-- Dataset entries follows --

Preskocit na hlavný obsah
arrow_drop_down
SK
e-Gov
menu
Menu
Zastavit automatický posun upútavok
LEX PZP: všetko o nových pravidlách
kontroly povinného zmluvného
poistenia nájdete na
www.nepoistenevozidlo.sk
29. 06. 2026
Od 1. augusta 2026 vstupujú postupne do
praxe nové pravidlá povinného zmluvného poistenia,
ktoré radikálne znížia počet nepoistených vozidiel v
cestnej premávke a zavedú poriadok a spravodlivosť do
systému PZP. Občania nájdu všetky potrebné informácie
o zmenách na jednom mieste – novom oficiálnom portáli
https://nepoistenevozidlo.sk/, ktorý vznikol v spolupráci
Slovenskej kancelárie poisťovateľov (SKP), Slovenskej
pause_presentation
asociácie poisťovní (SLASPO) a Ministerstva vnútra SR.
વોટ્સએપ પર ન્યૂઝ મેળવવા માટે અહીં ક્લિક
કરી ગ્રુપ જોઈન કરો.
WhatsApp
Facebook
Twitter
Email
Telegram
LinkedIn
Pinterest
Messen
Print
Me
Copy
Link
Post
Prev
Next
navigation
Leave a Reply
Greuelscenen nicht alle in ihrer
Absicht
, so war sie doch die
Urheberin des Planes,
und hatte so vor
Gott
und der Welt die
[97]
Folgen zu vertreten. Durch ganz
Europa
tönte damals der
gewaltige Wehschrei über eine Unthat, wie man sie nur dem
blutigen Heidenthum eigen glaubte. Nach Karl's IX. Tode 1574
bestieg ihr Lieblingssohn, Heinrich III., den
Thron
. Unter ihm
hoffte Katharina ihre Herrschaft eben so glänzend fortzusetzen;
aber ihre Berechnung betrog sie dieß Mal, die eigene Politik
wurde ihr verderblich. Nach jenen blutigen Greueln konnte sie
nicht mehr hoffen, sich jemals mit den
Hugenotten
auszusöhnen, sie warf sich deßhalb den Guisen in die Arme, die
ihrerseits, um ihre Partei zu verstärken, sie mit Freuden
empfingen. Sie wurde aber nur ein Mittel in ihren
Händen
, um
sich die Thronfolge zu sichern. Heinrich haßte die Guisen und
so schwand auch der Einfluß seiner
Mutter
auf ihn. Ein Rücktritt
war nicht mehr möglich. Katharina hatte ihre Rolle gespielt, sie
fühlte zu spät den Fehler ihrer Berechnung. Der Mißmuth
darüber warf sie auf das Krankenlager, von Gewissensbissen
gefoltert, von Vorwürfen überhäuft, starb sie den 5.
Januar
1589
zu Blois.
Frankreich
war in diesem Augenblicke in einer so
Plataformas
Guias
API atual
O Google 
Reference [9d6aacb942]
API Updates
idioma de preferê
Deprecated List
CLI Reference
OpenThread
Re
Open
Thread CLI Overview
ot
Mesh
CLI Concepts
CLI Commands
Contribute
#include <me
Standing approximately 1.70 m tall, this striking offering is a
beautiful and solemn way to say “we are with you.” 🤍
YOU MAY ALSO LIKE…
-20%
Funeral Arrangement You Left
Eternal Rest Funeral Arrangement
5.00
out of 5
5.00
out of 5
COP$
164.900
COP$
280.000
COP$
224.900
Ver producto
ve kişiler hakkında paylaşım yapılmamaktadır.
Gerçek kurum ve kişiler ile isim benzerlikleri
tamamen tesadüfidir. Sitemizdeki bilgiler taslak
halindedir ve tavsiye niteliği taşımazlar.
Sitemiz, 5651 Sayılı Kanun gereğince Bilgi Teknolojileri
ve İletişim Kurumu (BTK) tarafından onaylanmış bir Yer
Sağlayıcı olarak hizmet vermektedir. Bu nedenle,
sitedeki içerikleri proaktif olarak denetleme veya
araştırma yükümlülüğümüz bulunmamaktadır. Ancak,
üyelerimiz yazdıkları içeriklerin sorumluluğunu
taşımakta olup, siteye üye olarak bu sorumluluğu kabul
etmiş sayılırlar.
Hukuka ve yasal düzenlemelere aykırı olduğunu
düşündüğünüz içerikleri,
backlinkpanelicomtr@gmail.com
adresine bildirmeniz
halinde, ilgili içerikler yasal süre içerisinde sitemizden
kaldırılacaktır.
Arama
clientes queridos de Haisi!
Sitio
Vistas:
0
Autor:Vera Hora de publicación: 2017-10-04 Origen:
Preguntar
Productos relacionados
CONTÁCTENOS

-- Dataset entries concluded --

▶ [Assigned task]: Show every line of the records above that contains the word "Katharina".

▶ [Solution to the problem]:
hoffte Katharina ihre Herrschaft eben so glänzend fortzusetzen;
war nicht mehr möglich. Katharina hatte ihre Rolle gespielt, sie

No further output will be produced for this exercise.